The Gestapo was created by Hermann Göring in the German state of Prussia. The Gestapo was the Secret State Police of Nazi Germany, and German-occupied Europe during World War II. It played a key role in the Nazi plan to exterminate the Jews of Europe. The Gestapo had the authority to investigate cases of treason, espionage, sabotage and criminal attacks on the Nazi Party and Germany. The basic Gestapo law passed by the government in 1936 gave the Gestapo free reign to operate without judicial review—in effect, putting it above the law. The Gestapo was specifically exempted from responsibility to administrative courts, where citizens normally could sue the state to conform to laws. As early as 1935, a Prussian administrative court had ruled that the Gestapo's actions were not subject to judicial review. The SS officer Werner Best, one-time head of legal affairs in the Gestapo summed up this policy by saying, "As long as the police carries out the will of the leadership, it is acting legally." The power of the Gestapo included the use of what was called, Schutzhaft—"protective custody", a euphemism for the power to imprison people without judicial proceedings. An absurdity of the system was that the prisoner had to sign his own Schutzhaftbefehl, an order declaring that the person had requested imprisonment—presumably out of fear of personal harm. In addition, thousands of political prisoners throughout Germany—and from 1941, throughout the occupied territories under the Night and Fog Decree, disappeared while in Gestapo custody.
The German Luftwaffe bombed the Basque town of Guernica: At the behest of Francisco Franco's nationalist government, the Nazis conducted an aerial bombing raid of the town on April 26, 1937. The town was being used as a communications center behind the front line, and the bombing operation opened the way to Franco's capture of Bilbao and his victory in northern Spain. There was wide controversy about the operation because it involved the bombing of civilians by a military air force. The number of victims is still disputed; the Basque government reported 1,654 casualties while local historians identified 126 victims, later revised to 153. A British source claimed 400 civilians died while Soviet archives claim 800 deaths. The Times reporter, George Steer covered news about the Spanish Civil War from inside the country. He set the tone for subsequent news reports, accusing Germany of the action. (the fact that there were three small bomb cases stamped with the German Imperial Eagle, made it clear that the official German position of neutrality in the Civil War and the signing of a Non-Intervention Pact was a sham.) Steer's report was syndicated to the New York Times and then worldwide, generating widespread shock, outrage, and fear. The Times ran the story every day for over a week.

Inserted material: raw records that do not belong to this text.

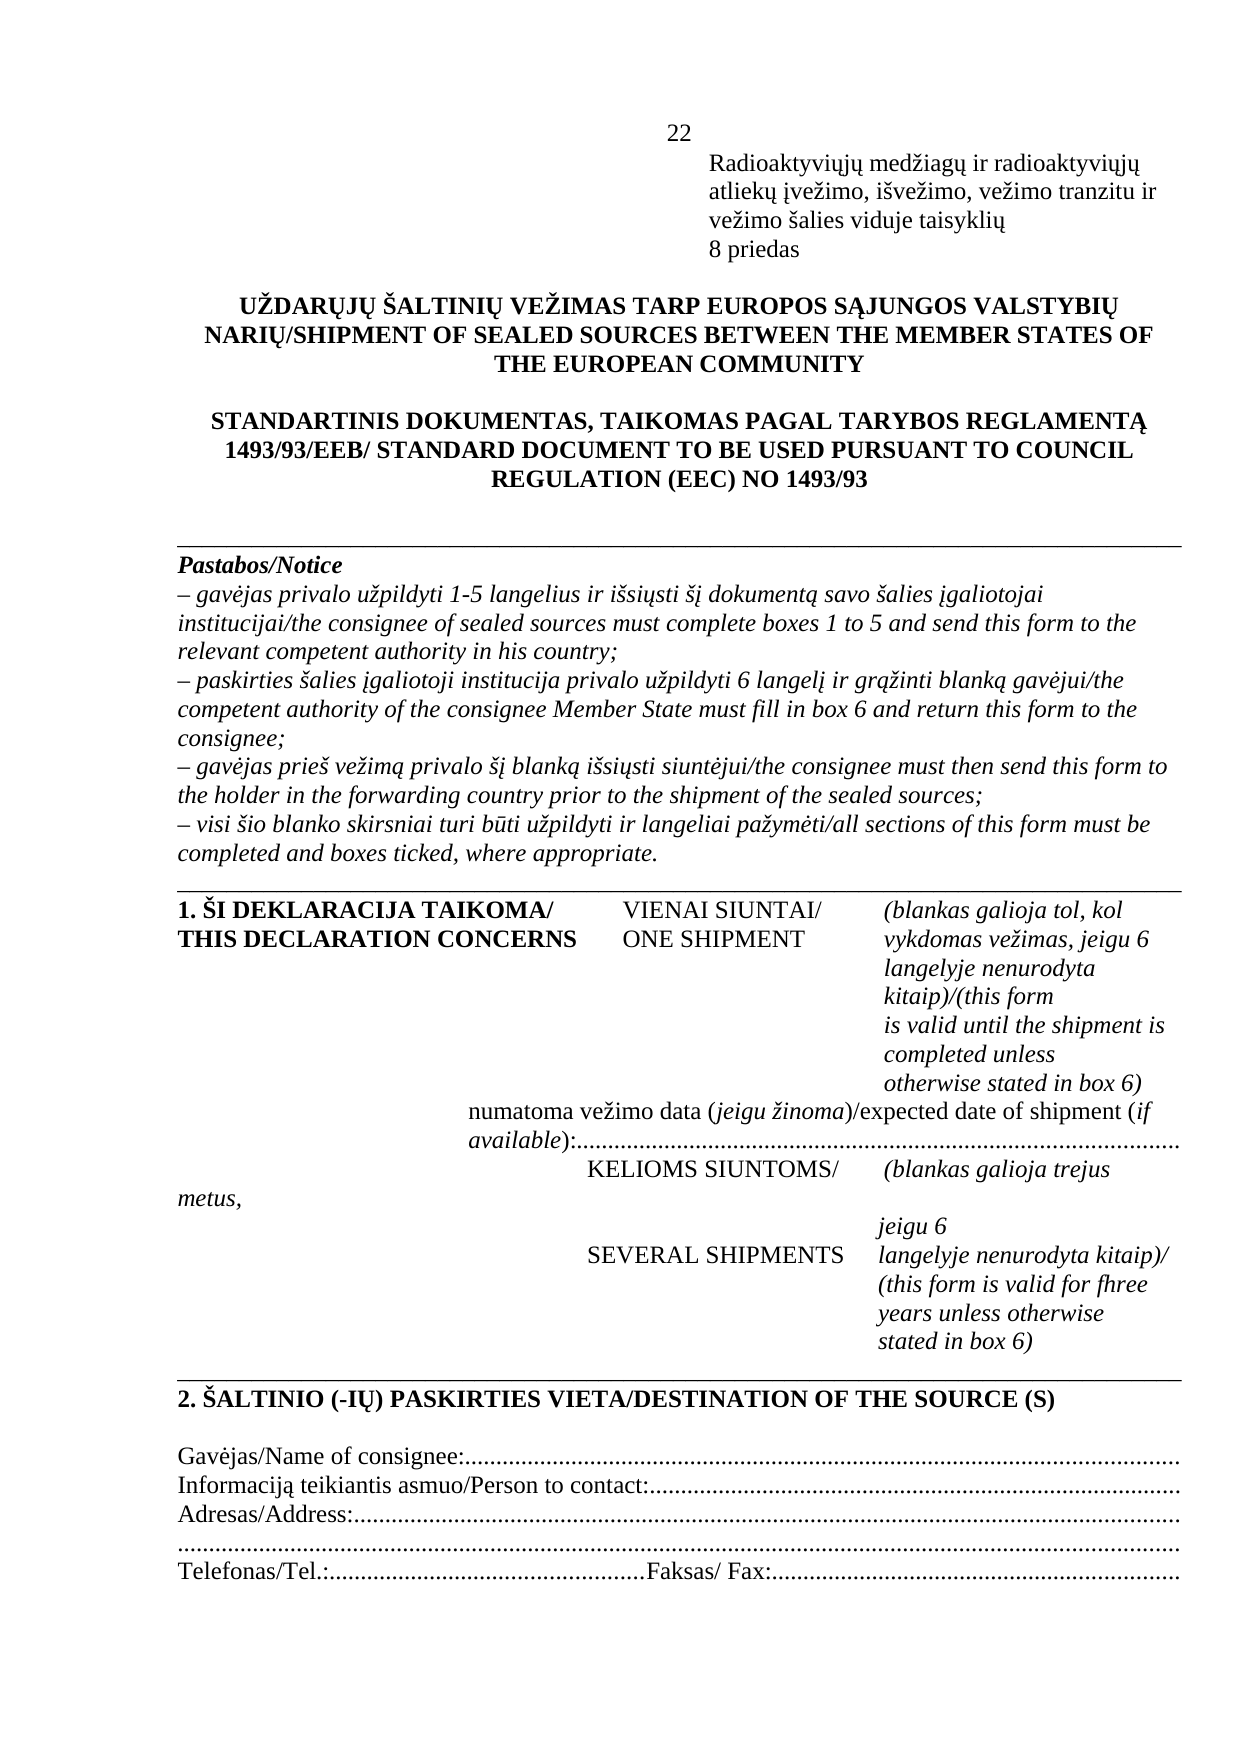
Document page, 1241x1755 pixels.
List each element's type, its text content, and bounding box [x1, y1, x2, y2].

text UŽDARŲJŲ ŠALTINIŲ VEŽIMAS TARP EUROPOS SĄJUNGOS VALSTYBIŲ NARIŲ/SHIPMENT OF SEALED SOURCES BETWEEN THE MEMBER STATES OF THE EUROPEAN COMMUNITY [177, 291, 1181, 378]
text (this form is valid for fhree [177, 1269, 1181, 1298]
text available): [177, 1125, 1181, 1154]
text stated in box 6) [177, 1326, 1181, 1355]
text Radioaktyviųjų medžiagų ir radioaktyviųjų [177, 148, 1181, 176]
text – gavėjas prieš vežimą privalo šį blanką išsiųsti siuntėjui/the consignee must then send this form to the holder in the forwarding country prior to the shipment of the sealed sources; [177, 751, 1181, 809]
text is valid until the shipment is [177, 1010, 1181, 1039]
text 8 priedas [177, 234, 1181, 263]
text Informaciją teikiantis asmuo/Person to contact: [177, 1470, 1181, 1499]
text Telefonas/Tel.: Faksas/ Fax: [177, 1556, 1181, 1585]
text – gavėjas privalo užpildyti 1-5 langelius ir išsiųsti šį dokumentą savo šalies įgaliotojai institucijai/the consignee of sealed sources must complete boxes 1 to 5 and send this form to the relevant competent authority in his country; [177, 579, 1181, 665]
text otherwise stated in box 6) [177, 1068, 1181, 1096]
text kitaip)/(this form [177, 981, 1181, 1010]
text – visi šio blanko skirsniai turi būti užpildyti ir langeliai pažymėti/all sections of this form must be completed and boxes ticked, where appropriate. [177, 809, 1181, 866]
text 1. ŠI DEKLARACIJA TAIKOMA/ VIENAI SIUNTAI/ (blankas galioja tol, kol [177, 895, 1181, 924]
text – paskirties šalies įgaliotoji institucija privalo užpildyti 6 langelį ir grąžinti blanką gavėjui/the competent authority of the consignee Member State must fill in box 6 and return this form to the consignee; [177, 665, 1181, 751]
text SEVERAL SHIPMENTS langelyje nenurodyta kitaip)/ [177, 1240, 1181, 1269]
text langelyje nenurodyta [177, 953, 1181, 981]
text THIS DECLARATION CONCERNS ONE SHIPMENT vykdomas vežimas, jeigu 6 [177, 924, 1181, 953]
text atliekų įvežimo, išvežimo, vežimo tranzitu ir [177, 176, 1181, 205]
text Adresas/Address: [177, 1499, 1181, 1528]
text completed unless [177, 1039, 1181, 1068]
text Pastabos/Notice [177, 550, 1181, 579]
text STANDARTINIS DOKUMENTAS, TAIKOMAS PAGAL TARYBOS REGLAMENTĄ 1493/93/EEB/ STANDARD DOCUMENT TO BE USED PURSUANT TO COUNCIL REGULATION (EEC) NO 1493/93 [177, 406, 1181, 493]
text years unless otherwise [177, 1298, 1181, 1326]
text Gavėjas/Name of consignee: [177, 1441, 1181, 1470]
text KELIOMS SIUNTOMS/ (blankas galioja trejus metus, [177, 1154, 1181, 1211]
text 2. ŠALTINIO (-IŲ) PASKIRTIES VIETA/DESTINATION OF THE SOURCE (S) [177, 1384, 1181, 1413]
text numatoma vežimo data (jeigu žinoma)/expected date of shipment (if [177, 1096, 1181, 1125]
text jeigu 6 [177, 1211, 1181, 1240]
text vežimo šalies viduje taisyklių [177, 205, 1181, 234]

Message to Joseph Stalin from President Franklin D. Roosevelt: " I have received your telegram while on my Western inspection trip. I can well understand your problem but I hope in present situation you can find means to label your action as a suspension of conversation with the Polish Government in Exile rather than a complete severance of diplomatic relations. (2) It is my view that Sikorski has not acted in any way with Hitler gang, but rather that he made a stupid mistake in taking the matter up with the International Red Cross. Also I am inclined to think that Churchill will find ways and means of getting the Polish Government in London to act with more common sense in the future. Let me know if I can help in any way, especially in regard to looking after any Poles you may desire to send out of Russia. Incidentally, I have several million Poles in the United States, very many of them in the Army and Navy. They are all bitter against the Nazis and knowledge of a complete diplomatic break between you and Sikorski would not help the situation." signed by Roosevelt. (Editors note: the final version sent to Stalin was edited by the removal of the word "stupid" in the second paragraph) PS. Polish General Sikorski insisted upon an investigation by the International Red Cross after the discovery of mass graves in Smolensk, Russia. The Germans had discovered the graves in early 1943, and declared that the Soviets were the perpetrators. Stalin denied it and eventually broke off diplomatic relations with the Polish government in London. The mass graves concealed the bodies of upwards of 16,000 Polish officers murdered by the Soviet NKVD from April to May 1940. It was the Katyn Massacre.
Philippe Pétain was arrested on the border between Switzerland and France. He was Marshall of the Vichy Regime which was installed by Nazi Germany after the Fall of France. They collaborated with the Nazis. The Vichy government immediately used its new powers to order harsh measures, including the dismissal of republican civil servants, the installation of exceptional jurisdictions, the proclamation of antisemitic laws, and the imprisonment of opponents and foreign refugees. Censorship was imposed, and freedom of expression and thought were effectively abolished with the reinstatement of the crime of "felony of opinion." At the end of World War II, Petain was tried on treason charges, and sentenced to death by a one-vote majority. Because of his advanced age, he was instead imprisoned for life. The French Court stripped Pétain of all military ranks and honours except for the one title of Marshal of France.